Abstract L ‐Homophenylalanine ( L ‐HPA) was asymmetrically synthesized from 2‐oxo‐4‐phenylbutyric acid (2‐OPBA) and L ‐aspartate using a recombinant aromatic amino acid transaminase (AroAT). To screen microorganisms having such an L ‐specific AroAT with a relaxed substrate inhibition in the asymmetric synthesis of unnatural amino acids, enrichment cultures were performed in a minimal media containing 50 mM L ‐HPA as a sole nitrogen source. To reduce the intracellular background synthetic activity by amino acid pools in the cells, a two‐step screening method was used.

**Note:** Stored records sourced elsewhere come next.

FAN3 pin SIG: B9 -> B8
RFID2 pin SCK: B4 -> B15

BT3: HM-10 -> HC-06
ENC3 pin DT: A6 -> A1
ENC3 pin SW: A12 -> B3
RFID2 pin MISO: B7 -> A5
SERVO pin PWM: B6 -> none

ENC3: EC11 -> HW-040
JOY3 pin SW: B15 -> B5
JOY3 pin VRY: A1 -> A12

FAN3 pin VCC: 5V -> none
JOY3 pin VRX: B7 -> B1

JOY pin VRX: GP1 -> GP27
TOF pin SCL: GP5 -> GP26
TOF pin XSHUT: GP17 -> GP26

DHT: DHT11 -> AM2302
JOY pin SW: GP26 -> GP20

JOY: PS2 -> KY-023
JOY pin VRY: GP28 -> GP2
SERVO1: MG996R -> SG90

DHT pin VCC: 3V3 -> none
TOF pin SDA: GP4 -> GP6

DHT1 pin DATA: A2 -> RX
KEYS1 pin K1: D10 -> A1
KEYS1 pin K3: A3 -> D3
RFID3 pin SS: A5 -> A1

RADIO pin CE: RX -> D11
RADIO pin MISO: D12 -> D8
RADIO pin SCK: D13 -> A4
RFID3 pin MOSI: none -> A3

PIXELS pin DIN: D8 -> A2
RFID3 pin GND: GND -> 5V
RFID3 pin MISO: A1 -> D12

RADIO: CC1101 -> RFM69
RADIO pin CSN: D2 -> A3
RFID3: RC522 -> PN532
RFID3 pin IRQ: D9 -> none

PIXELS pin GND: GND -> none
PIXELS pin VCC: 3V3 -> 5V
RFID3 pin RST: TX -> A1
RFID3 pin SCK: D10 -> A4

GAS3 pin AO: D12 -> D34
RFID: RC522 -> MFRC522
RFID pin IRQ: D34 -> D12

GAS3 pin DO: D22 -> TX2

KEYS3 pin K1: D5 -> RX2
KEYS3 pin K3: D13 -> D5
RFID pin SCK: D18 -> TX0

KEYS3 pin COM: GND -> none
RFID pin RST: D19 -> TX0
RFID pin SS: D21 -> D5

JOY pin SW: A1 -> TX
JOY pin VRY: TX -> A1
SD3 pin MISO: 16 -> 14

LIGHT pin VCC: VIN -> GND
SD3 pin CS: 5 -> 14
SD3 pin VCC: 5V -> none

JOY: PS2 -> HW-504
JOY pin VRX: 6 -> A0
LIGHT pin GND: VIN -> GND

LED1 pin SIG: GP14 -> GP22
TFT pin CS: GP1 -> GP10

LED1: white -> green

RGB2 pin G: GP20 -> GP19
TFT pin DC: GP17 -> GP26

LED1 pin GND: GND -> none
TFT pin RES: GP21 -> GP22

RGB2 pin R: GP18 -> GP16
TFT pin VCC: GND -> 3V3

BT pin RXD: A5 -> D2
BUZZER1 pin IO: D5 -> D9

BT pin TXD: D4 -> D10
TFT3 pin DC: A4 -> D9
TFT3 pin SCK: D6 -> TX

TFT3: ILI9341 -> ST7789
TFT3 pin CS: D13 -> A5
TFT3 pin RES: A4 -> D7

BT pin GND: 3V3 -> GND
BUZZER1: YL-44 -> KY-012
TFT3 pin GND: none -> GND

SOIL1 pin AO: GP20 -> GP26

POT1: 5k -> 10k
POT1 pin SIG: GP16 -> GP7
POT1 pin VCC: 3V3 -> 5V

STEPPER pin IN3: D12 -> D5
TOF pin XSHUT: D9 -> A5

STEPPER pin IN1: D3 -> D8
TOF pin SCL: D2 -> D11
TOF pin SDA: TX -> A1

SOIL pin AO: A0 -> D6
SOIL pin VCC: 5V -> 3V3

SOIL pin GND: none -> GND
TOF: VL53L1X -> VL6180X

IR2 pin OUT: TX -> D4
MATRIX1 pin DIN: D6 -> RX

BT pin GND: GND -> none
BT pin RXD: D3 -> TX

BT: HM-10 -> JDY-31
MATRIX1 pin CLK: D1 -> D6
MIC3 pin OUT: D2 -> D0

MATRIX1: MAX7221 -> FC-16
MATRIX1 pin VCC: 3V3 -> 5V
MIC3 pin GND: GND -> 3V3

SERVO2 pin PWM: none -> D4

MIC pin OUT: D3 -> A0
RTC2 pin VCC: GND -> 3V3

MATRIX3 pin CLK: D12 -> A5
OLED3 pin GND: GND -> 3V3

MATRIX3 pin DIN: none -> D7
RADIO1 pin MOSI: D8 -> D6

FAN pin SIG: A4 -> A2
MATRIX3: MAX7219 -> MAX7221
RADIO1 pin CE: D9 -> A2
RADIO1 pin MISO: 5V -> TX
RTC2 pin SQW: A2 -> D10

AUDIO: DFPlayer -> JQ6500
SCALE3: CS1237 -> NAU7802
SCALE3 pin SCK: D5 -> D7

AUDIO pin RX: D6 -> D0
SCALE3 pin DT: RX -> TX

The putative AroAT (i.e., AroAT Es ) from the screened Enterobacter sp. BK2K‐1 was cloned, sequenced, and overexpressed in E. coli cells. The activity of the overexpressed AroAT Es was 314‐fold higher than that of the wild‐type cell. The substrate specificities of the enzyme and homology search revealed that the cloned transaminase is true AroAT. The AroAT Es showed a substrate inhibition by 2‐OPBA from 40 mM in the asymmetric synthesis, which made it difficult to perform batch asymmetric synthesis of L ‐HPA at high concentrations of 2‐OPBA. To avoid the substrate inhibition by 2‐OPBA, intermittent addition of the solid‐state substrate was attempted to obtain a high concentration of L ‐HPA. By using the cell extract (75 U) obtained from the recombinant E. coli harboring the AroAT Es gene, the asymmetric synthesis of L ‐HPA at 840 mM of 2‐OPBA resulted in >94% of conversion yield and >99% ee of L ‐HPA of optical purity. Due to the low solubility (<2 mM) of L ‐HPA in the reaction buffer, synthesized L ‐HPA was continuously precipitated in the reaction media, which drives the reaction equilibrium towards the product formation. After full completion of the reaction, L ‐HPA of high purity (>99% ee) was easily recovered by simple pH shift of the reaction media. This method can permit very efficient asymmetric synthesis of other unnatural amino acids using a single transaminase reaction. © 2003 Wiley Periodicals, Inc. Biotechnol Bioeng 83: 226–234, 2003.